La liste des figures imposées, bien que non exhaustive, est fournie. Pour être un bon coup il faut se montrer entreprenante et attentive, active et un brin passive, se mettre dessus / dessous / sur le côté/ à genoux / sur la tête, alouette, faire durer l’acte entre 7 et 13 minutes, japper son plaisir. Bien évidemment, on n’oublie pas d’être résolument fellationniste du fameux plaisir de la fellation, du latin : fellatio.
Ainsi, pour jouer une bonne partition de jambes en l’air, il faudrait avoir toutes les compétences d’une hardeuse slovaque sous psychotropes.
De quoi regretter ces temps pas si anciens où les bombes sexuelles, qui avaient alors toute l’estime de l’organe reproducteur masculin pouvaient se contenter de posséder une paire de gros seins et de garder la bouche ouverte.
À l’époque, on savait apprécier la simplicité, aussi rudimentaire soit-elle.

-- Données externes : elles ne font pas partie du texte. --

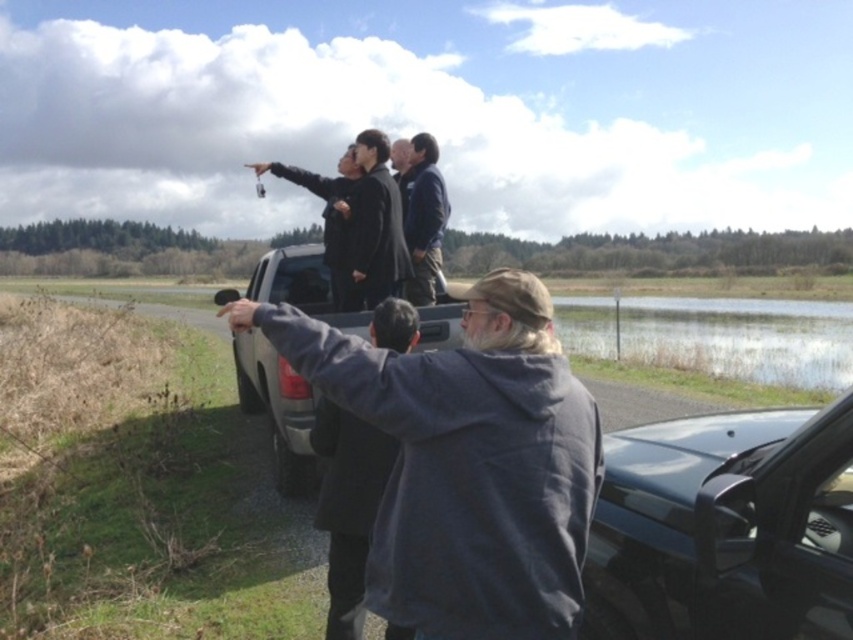
Question: Can you confirm if gray matte pickup truck at center is thinner than glossy black car at lower right?

Choices:
 (A) no
 (B) yes

Answer: (A)

Question: Does glossy black car at lower right lie behind dark gray hoodie at center?

Choices:
 (A) no
 (B) yes

Answer: (A)

Question: Is gray matte pickup truck at center in front of gray matte truck at center?

Choices:
 (A) no
 (B) yes

Answer: (B)

Question: Estimate the real-world distances between objects in this image. Which object is farther from the dark blue jacket at center?

Choices:
 (A) gray matte truck at center
 (B) dark gray jacket at center
 (C) dark gray hoodie at center
 (D) gray matte pickup truck at center

Answer: (D)

Question: Among these points, which one is farthest from the camera?

Choices:
 (A) (364, 154)
 (B) (393, 320)
 (C) (419, 225)

Answer: (C)

Question: Which of the following is the farthest from the observer?

Choices:
 (A) gray matte truck at center
 (B) glossy black car at lower right
 (C) dark blue jacket at center
 (D) dark gray hoodie at center

Answer: (C)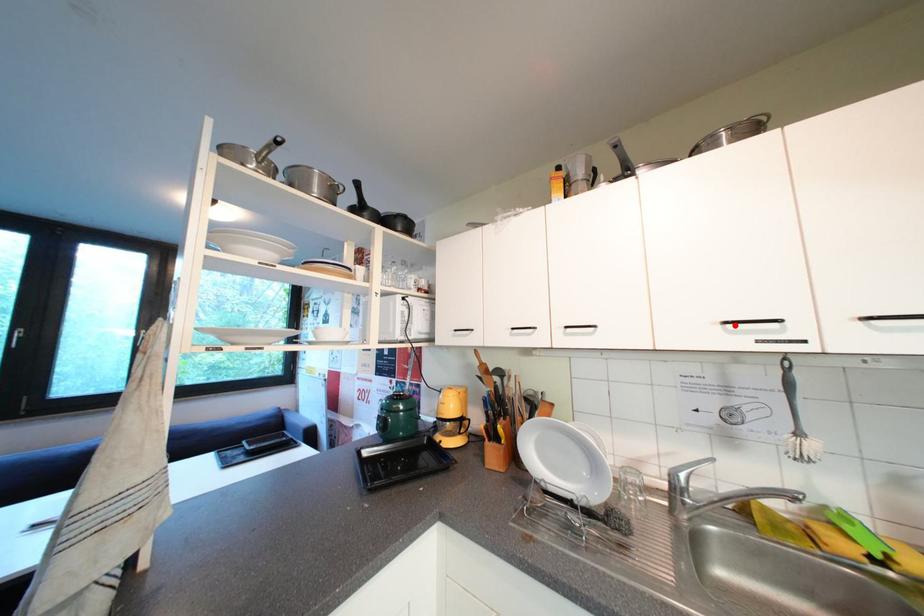
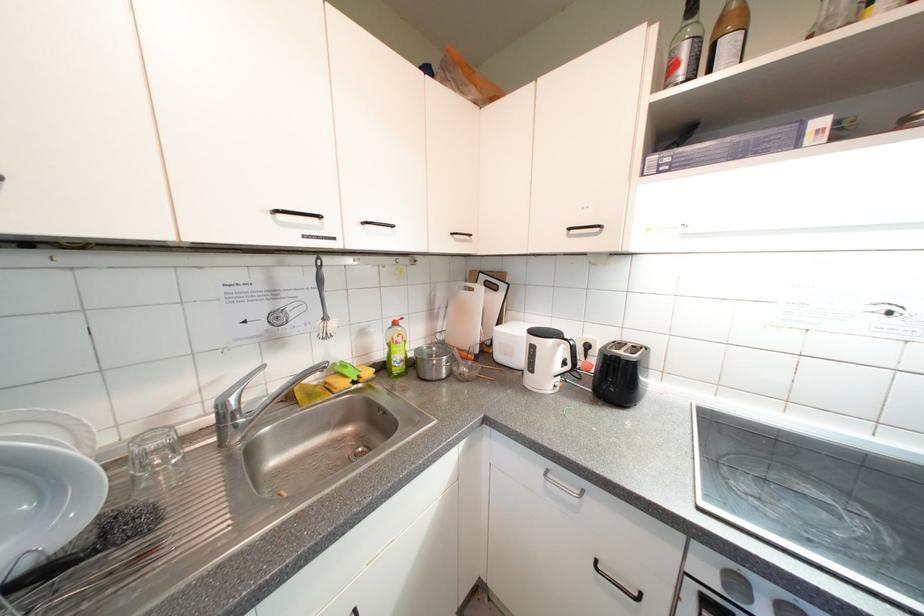
Find the pixel in the second image that matches the highlighted location in the first image.

(285, 214)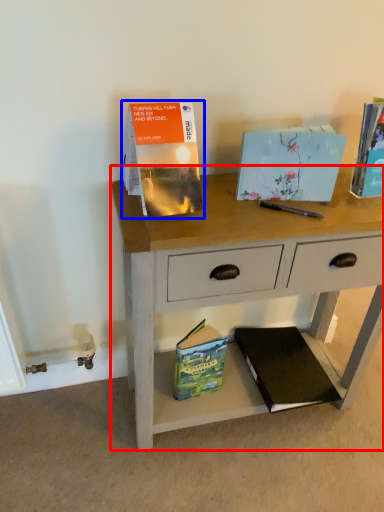
Question: Which point is closer to the camera, desk (highlighted by a red box) or paperback book (highlighted by a blue box)?

Choices:
 (A) desk
 (B) paperback book

Answer: (B)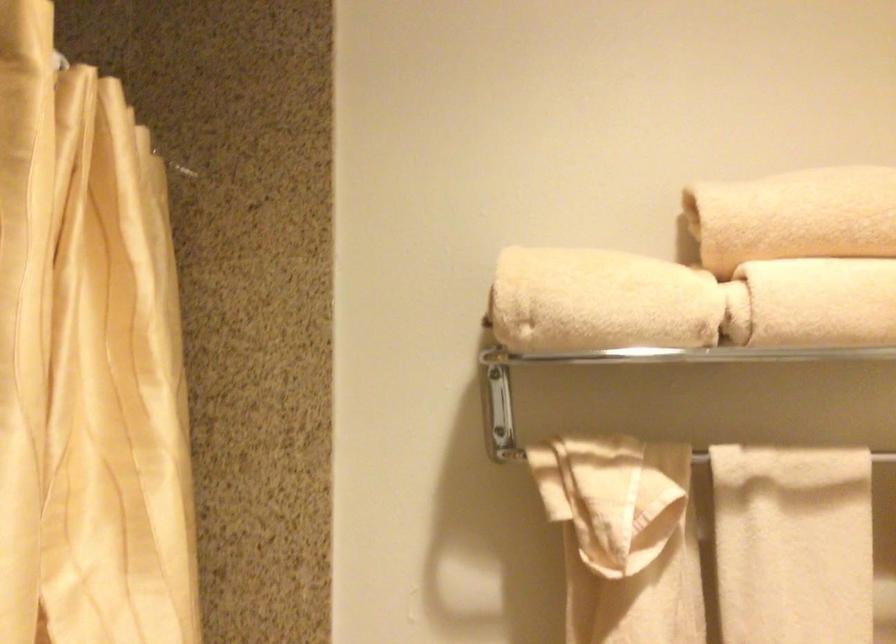
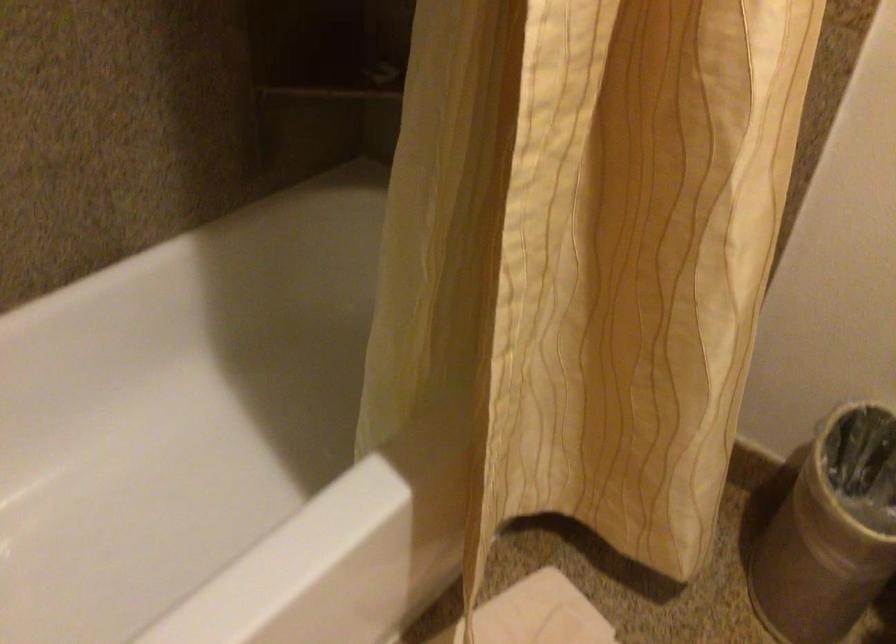
The first image is from the beginning of the video and the second image is from the end. How did the camera likely rotate when shooting the video?

The camera rotated toward left-down.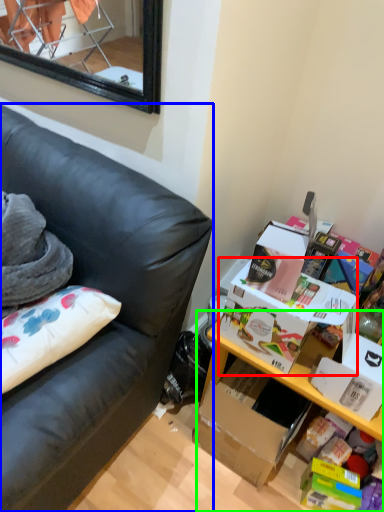
Question: Which object is the closest to the storage box (highlighted by a red box)? Choose among these: studio couch (highlighted by a blue box) or table (highlighted by a green box).

Choices:
 (A) studio couch
 (B) table

Answer: (B)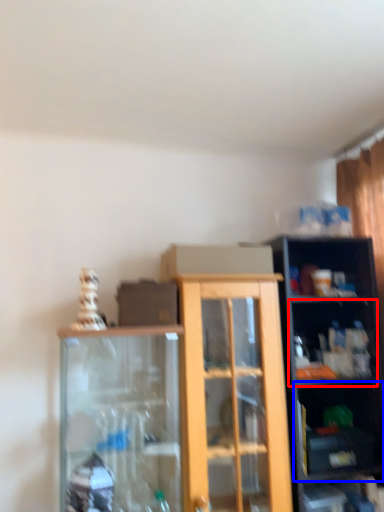
Question: Among these objects, which one is nearest to the camera, shelf (highlighted by a red box) or shelf (highlighted by a blue box)?

Choices:
 (A) shelf
 (B) shelf

Answer: (B)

Pour argumenter le discours du bon coup,tous les coups sont permis, y compris celui de ressortir l’épouvantail de la libération féminine (fort pratique dans ce cadre) et de s’appuyer sur des conclusions d’enquêtes et d’études plus ou moins scientifiques, plus ou moins foireuses cherchant à décrypter les mystères du désir et du plaisir à grand renfort de chiffres. Parce que c’est important, les chiffres. Ça fait sérieux, c’est indiscutable, les chiffres.

C’est la preuve ultime, les chiffres. « Selon les chercheurs de la Mytho University of Kansas, lécher le coude de son partenaire augmenterait de 94 % sa jouissance. Ah. Et nous d’éprouver cette désagréable sensation d’être l’otage de la vision sociale d’une sexualité normée et idéalisée passant obligatoirement par les registres de la performance et du résultat dans un décorum de film X. Dire non au diktat du bon coup, c’est donc avant tout refuser de se restreindre à ce spectre d’une vie sexuelle épanouie car en réalité, elle n’est autre qu’un concept étriqué dans un slim sans élasthanne. Autrement dit, ça manque de confort et de souplesse. Mais aussi,sous couvert mettre en lumière les bonnes pratiques pour assurer au lit (genre, c’est pour nous rendre service), c’est l’obligation de faire de chaque coup un coup de maître qui nous est enjointe de supporter. Il y a presque de l'héroïsme là-dedans, mais honnêtement on n’en demandait pas tant. Car, sauf le respect de nos partenaires, quand on fait l’amour, c’est pas pour nous coller la pression, stress allant rarement de pair avec plaisir. Au jeu de l’amour, il n’y a aucune médaille à gagner. Et si on tente un double salto arrière, c’est plus une question d’inspiration du moment, parce que ça nous fait du bien, que pour décrocher un 10 pour la qualité de la réception avec en commentaire Bravo, t’es un super coup. Je reviendrai l’année prochaine. C’est en s’affranchissant de la sommation au bon coup et de son lot d’applications techniques que l’on peut se révéler, offrir à l’autre ce dont on se sent capable, ce qui pourrait selon nous le et nous ravir. En bref, donner le meilleur de nous-même. Et puisqu'on parle d'émancipation, il faut aussi aborder l'idée de liberté tout court. Car après tout, ce que nous faisons dans un lit et avec notre corps nous concerne nous, notre liberté de choix et d’action. Des notions que la tyrannie du bon coup piétine allègrement des deux pieds. Dommage, on a toujours été en conflit avec l’autorité mal placée. Alors, n’ayons aucune culpabilité à nous laisser balloter comme des étoiles de mer par avis de tempête ou à se la jouer pépère en mode missionnaire si le coeur et le point G !— nous en disent.
Et fellationnons. Si envie seulement.